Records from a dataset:
# # # #

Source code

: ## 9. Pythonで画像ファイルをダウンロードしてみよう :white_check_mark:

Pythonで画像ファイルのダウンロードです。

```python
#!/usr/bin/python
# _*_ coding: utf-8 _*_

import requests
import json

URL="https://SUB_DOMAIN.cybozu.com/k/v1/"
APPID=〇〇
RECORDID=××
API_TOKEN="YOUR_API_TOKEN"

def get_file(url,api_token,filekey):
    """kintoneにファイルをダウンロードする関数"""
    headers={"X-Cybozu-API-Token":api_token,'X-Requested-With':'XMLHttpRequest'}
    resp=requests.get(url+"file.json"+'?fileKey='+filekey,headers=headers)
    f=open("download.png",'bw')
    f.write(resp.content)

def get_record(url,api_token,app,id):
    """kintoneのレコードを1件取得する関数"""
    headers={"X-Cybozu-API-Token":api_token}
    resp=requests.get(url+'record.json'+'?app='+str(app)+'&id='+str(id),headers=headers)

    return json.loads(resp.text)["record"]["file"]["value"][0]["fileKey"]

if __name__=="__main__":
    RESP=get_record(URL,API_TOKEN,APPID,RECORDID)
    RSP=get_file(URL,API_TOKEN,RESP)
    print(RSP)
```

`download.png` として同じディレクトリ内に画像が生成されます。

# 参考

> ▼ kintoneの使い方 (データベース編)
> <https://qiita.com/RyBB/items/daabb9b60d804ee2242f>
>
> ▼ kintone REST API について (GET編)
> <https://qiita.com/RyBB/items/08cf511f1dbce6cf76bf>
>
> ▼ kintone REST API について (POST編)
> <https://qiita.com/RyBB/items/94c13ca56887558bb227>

# # # #

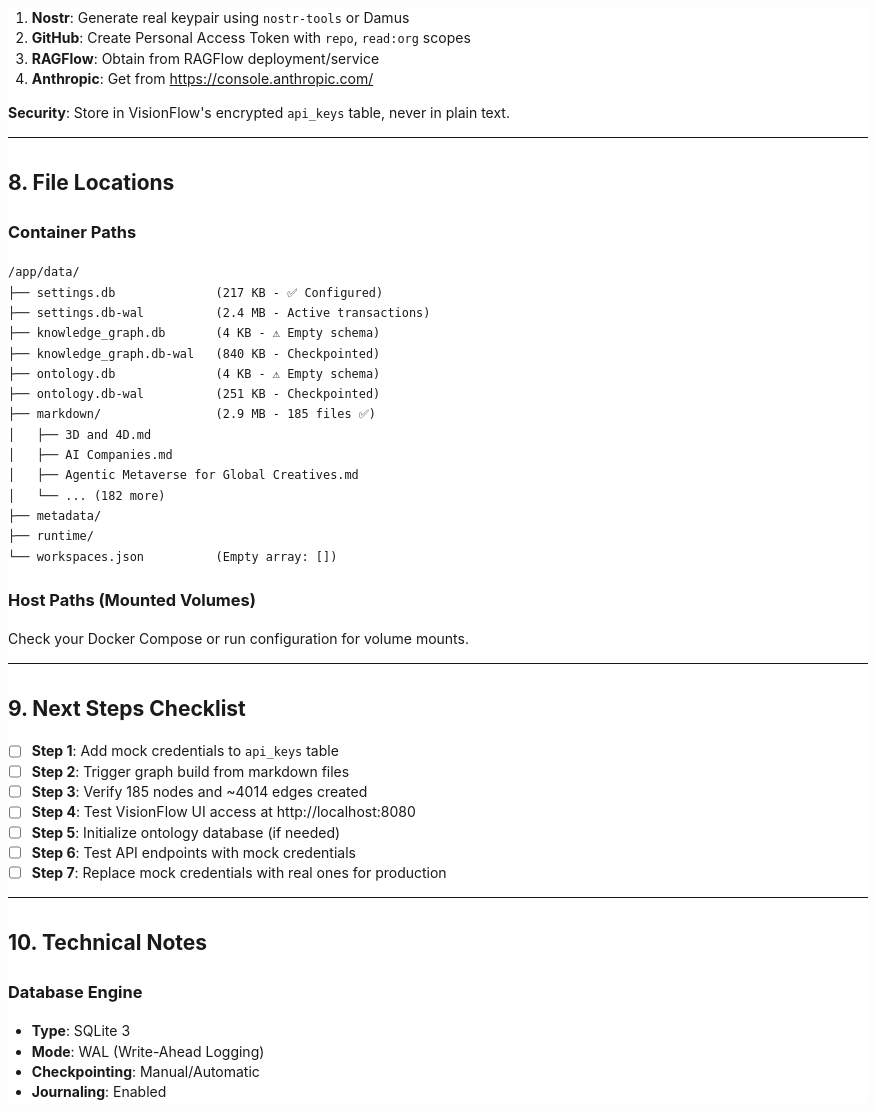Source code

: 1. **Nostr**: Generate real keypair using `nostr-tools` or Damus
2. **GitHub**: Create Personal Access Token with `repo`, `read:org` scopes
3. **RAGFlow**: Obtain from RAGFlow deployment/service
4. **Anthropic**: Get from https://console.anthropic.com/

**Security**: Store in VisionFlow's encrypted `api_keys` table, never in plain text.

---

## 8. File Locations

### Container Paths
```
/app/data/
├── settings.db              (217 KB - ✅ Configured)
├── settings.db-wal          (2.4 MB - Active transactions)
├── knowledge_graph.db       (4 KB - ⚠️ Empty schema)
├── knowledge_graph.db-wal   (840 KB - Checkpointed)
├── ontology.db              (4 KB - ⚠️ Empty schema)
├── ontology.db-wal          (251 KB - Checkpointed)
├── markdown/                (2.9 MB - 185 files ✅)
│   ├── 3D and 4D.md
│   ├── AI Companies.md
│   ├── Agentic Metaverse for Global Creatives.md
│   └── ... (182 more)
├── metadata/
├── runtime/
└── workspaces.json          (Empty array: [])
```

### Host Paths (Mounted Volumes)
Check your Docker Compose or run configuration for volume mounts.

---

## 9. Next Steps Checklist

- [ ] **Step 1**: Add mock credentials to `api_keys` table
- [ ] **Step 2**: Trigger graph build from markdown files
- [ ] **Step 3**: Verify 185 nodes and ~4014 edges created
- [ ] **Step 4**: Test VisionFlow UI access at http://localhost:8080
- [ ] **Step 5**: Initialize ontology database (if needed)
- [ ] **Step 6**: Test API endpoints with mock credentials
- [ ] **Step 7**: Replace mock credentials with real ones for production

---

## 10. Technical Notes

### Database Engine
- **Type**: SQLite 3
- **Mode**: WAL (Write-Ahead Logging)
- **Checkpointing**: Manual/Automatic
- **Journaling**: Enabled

# # # #

On how many lines of the data does "Paths" appear? Give only that number.

• FINISHED TASK
2